Regulating The Internet Not So New


It works so well as a sound bite: “Don’t regulate the Internet!”


Opponents to a law mandating network neutrality use it all the time, noting
Americans should just say no to government regulation of the Internet.


Amazon’s Paul Misener, on the other hand, wants you to say yes to
regulation.


Misener, Amazon’s vice president for global policy, is one of the emerging
voices in the Washington debate over network neutrality, testifying before
numerous congressional panels, speaking before tech groups and enduring
media interviews.


“The Internet was regulated from the start,” Misener told
internetnews.com. “[Until recently], there was never a time when at
least part of the Internet wasn’t heavily regulated.”


Misener knows a thing or two about government regulation of the Internet,
having served in the 1990s as chief of staff and senior legal counsel to
former FCC Commissioner Harold Furchtgott-Roth.


He also pulled a stint as a policy specialist for the U.S. Department of
Commerce’s National Telecommunications and Information Administration.


Misener is quick to point out those Internet regulations included mandated
network neutrality. Now they do not.


So what happened? Brand X did.


In 2002, the Federal Communications Commission (FCC) ruled that cable
broadband providers are information services and do not have to share their
lines with competing Internet service providers (ISPs).


The ruling prompted a Santa Monica, Calif.-based ISP named Brand X to sue
the FCC for open access to cable lines.

The case eventually went to the
Supreme Court, which last summer ruled the FCC was within its regulatory authority to exempt cable modems from common carrier obligations.


“The court did not say the FCC ruling was correct or incorrect, only that it
had the regulatory discretion to make the ruling,” Misener said.

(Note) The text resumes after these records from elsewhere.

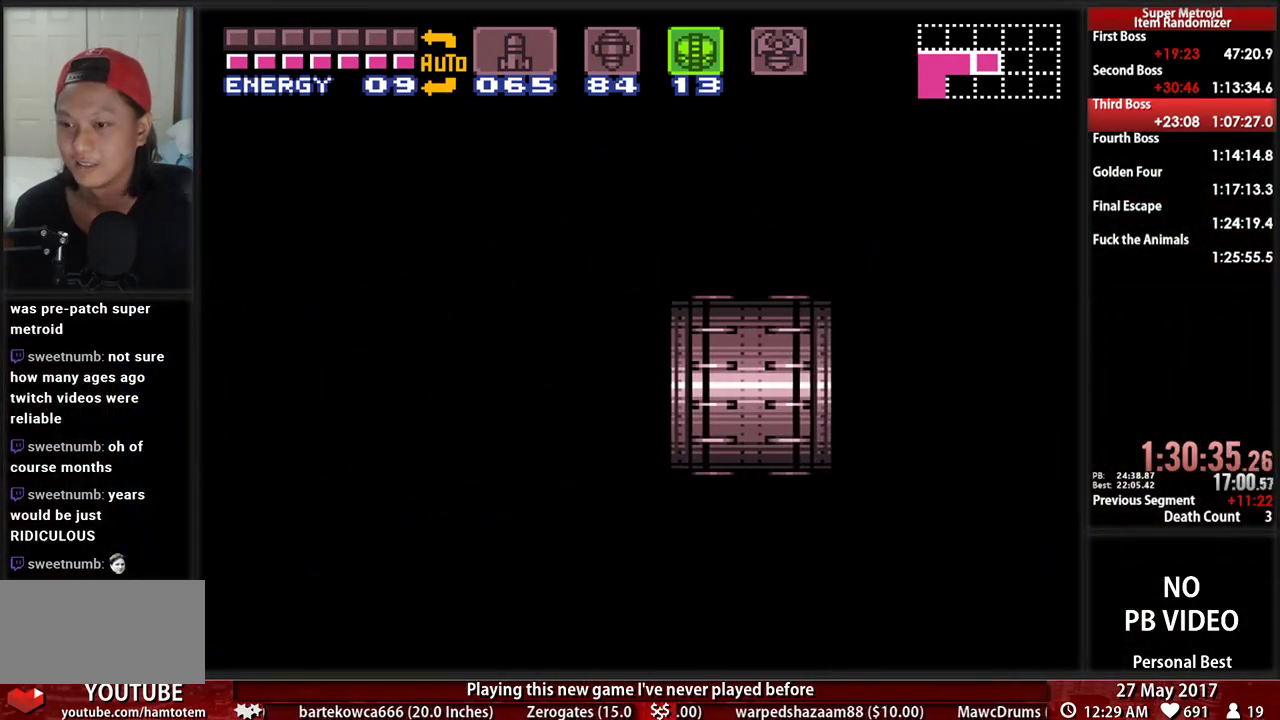
{"buttons": ["B", "DPAD_RIGHT"], "events": []}
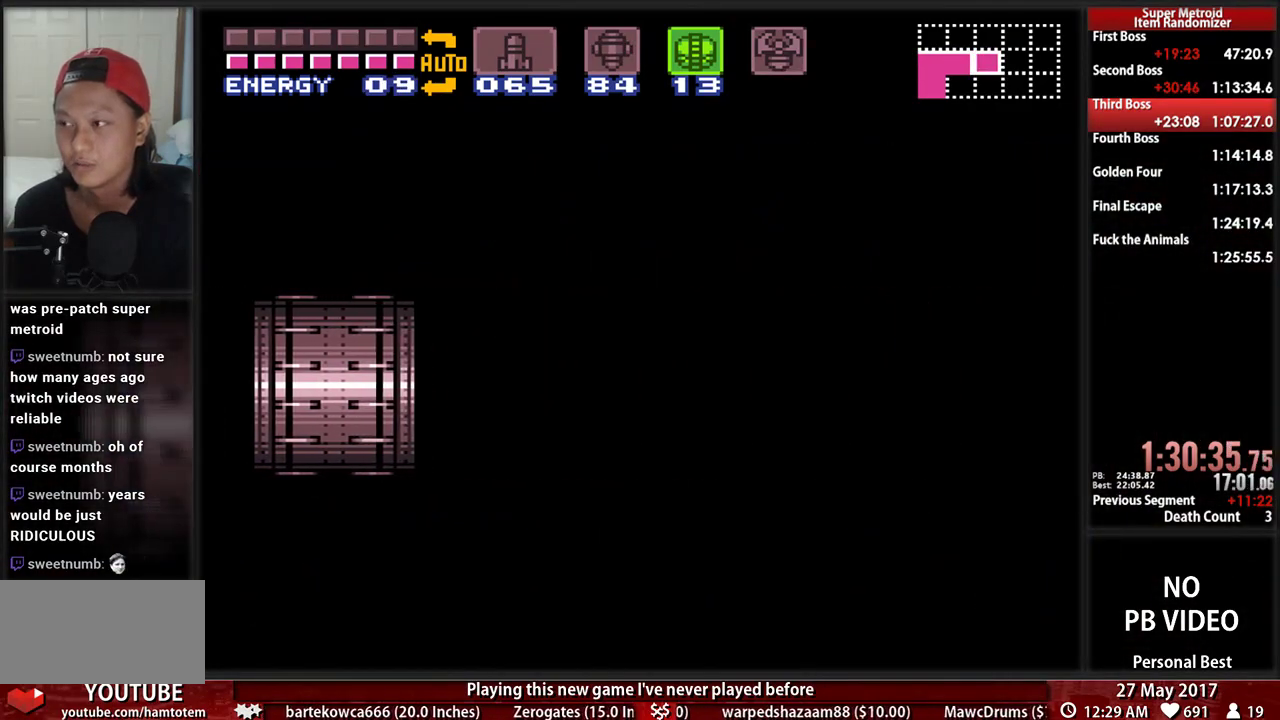
{"buttons": ["B", "DPAD_RIGHT"], "events": []}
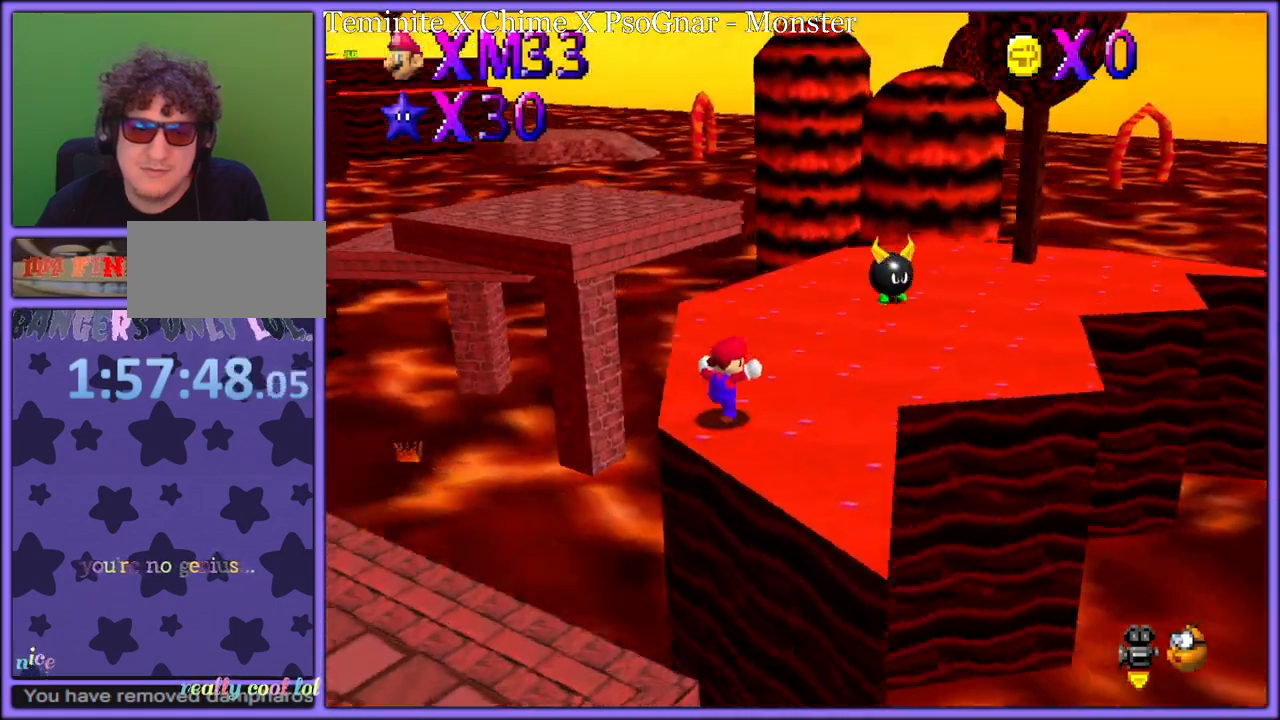
Gameplay with a controller (Nintendo layout); each line is a JSON object with the inputs held at the frame after it. "button_events" lists button changes between this image and that frame as [ms after this image, input, new state], when the widget could be followed in between (sticks are given only as held states). Not read: L1 L3 R3.
{"buttons": ["A", "B"], "left_stick": "up-left", "button_events": [[267, "A", "down"], [483, "B", "down"]]}
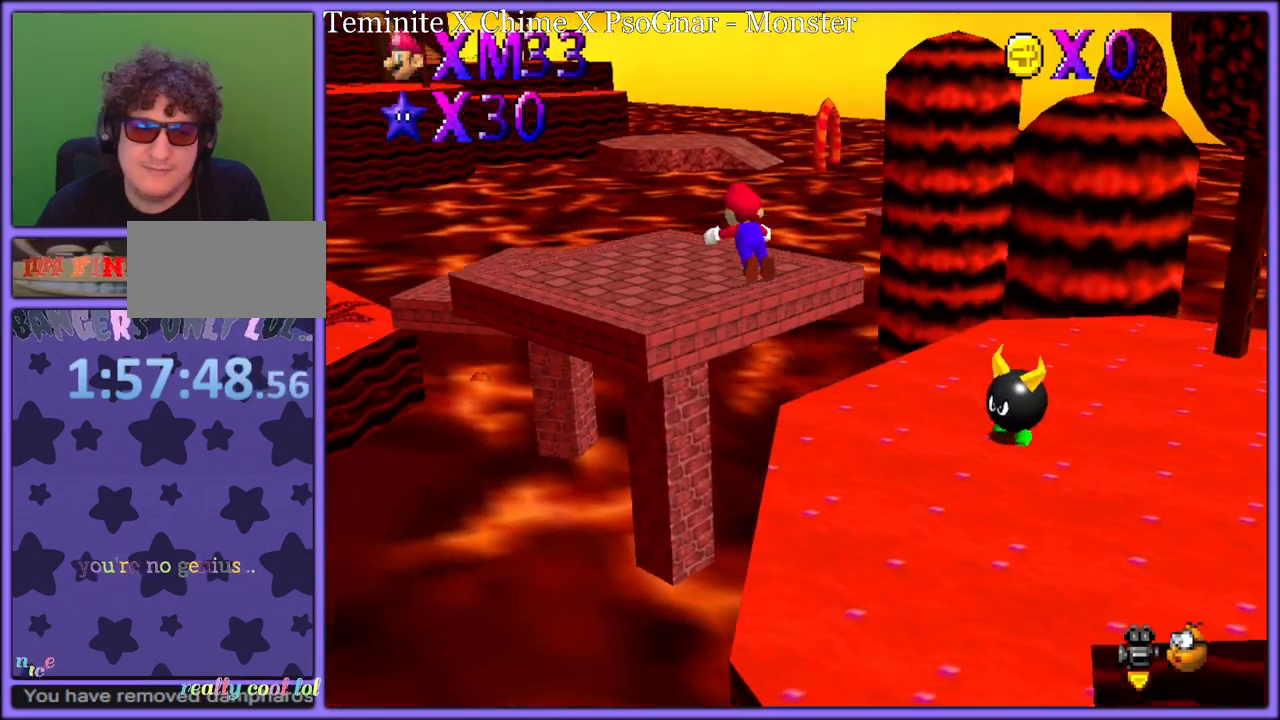
{"buttons": [], "left_stick": "up", "button_events": [[50, "A", "up"], [150, "B", "up"], [233, "C_DOWN", "down"], [233, "C_RIGHT", "down"], [300, "C_DOWN", "up"], [367, "C_RIGHT", "up"]]}
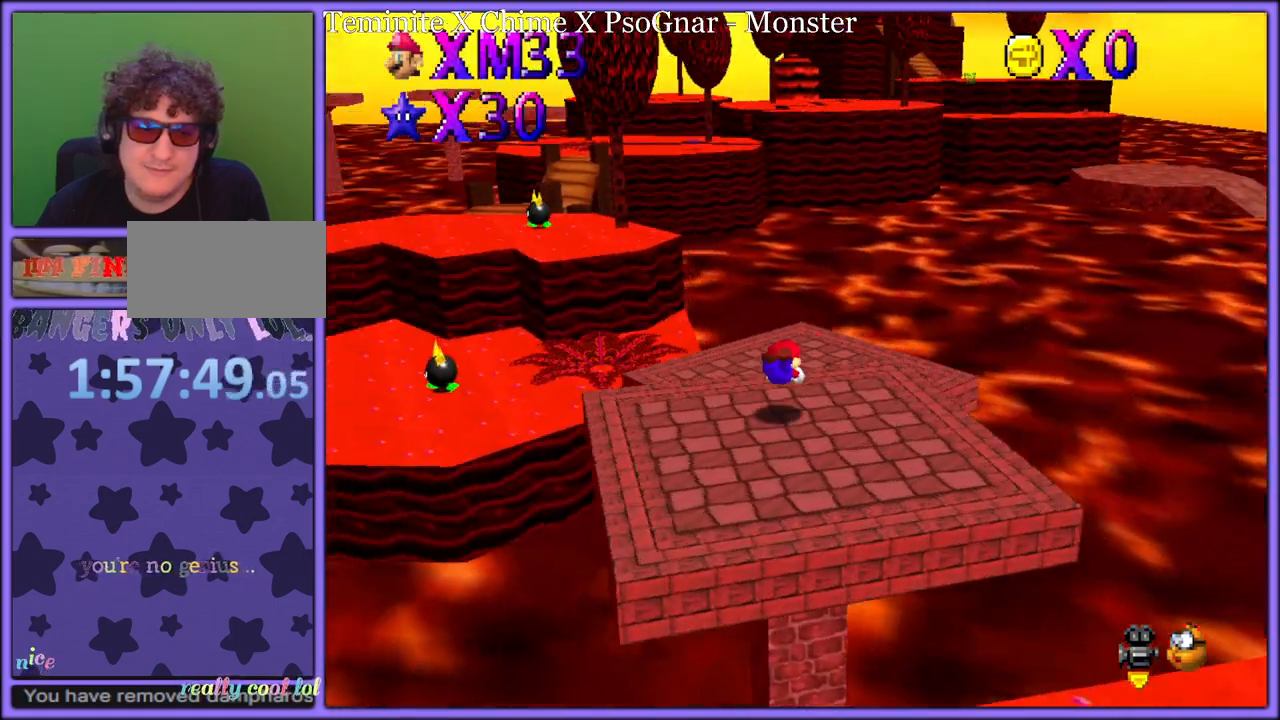
{"buttons": [], "left_stick": "up", "button_events": [[417, "C_DOWN", "down"], [417, "C_RIGHT", "down"], [483, "C_DOWN", "up"], [483, "C_RIGHT", "up"]]}
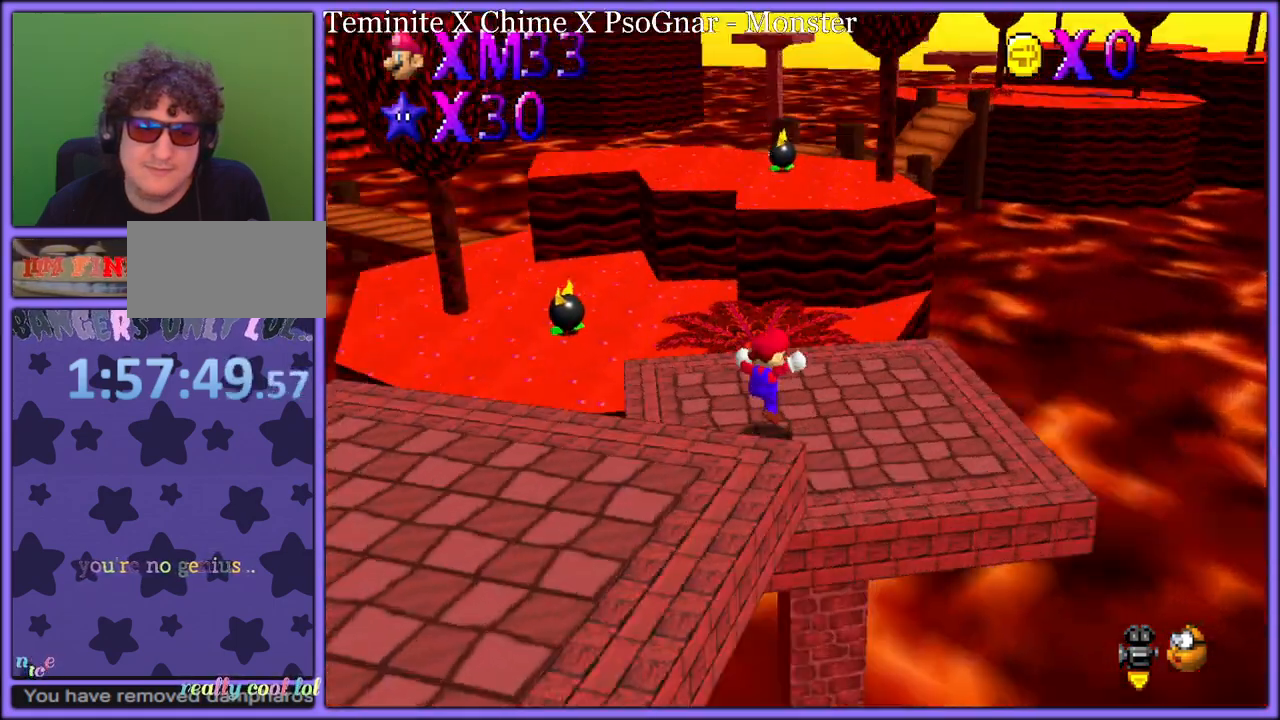
{"buttons": [], "left_stick": "up-right", "button_events": []}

The FCC then extended the same exemption from
common carrier regulations to telephone companies offering broadband
service.


The two FCC rulings had the practical effect of doing away with the slew of
regulations mandating network neutrality that came out of the 1996
Telecommunications Act.


“We want to reinstate a part of the many rules that used to govern access to
the Internet,” Misener said. “We want to blow up this one change to give
consumers a real choice.”


Since the FCC rulings, the telephone companies have already announced their
plans to create a two-tiered Internet where content, application and server
providers would be forced to pay a fee to run their content and services at
the same speed and quality as the telecoms’ own content and services.


Those who don’t or can’t pay the fee would be in the slower, but free,
“public” Internet lane.


“We don’t begrudge [telecoms’] market power over transmission, but we don’t
want them to extend their market power over content,” Misener said.

“If
there was a more competitive broadband market and if the Internet hadn’t
been regulated in the past [to prevent network discrimination], we might
feel differently now.”


But they don’t.


“We want strong, enforceable network neutrality provisions in the telecom
reform law,” he said. “We’ll hold up the legislation until we get it.”


Amazon and most of the major technology companies backing network
neutrality, combined with a growing Internet grassroots organization, have a
major bargaining chip in the legislative negotiations: IPTV.


AT&T and Verizon want national video franchising power to roll out their
IPTV offerings. Both the House and the Senate have made video franchising the
centerpiece of telecom reform in hopes of spurring competition in the pay TV
market.


So then do AT&T and Verizon want it badly enough to concede on
network neutrality?


In any event, it all involves regulating the Internet.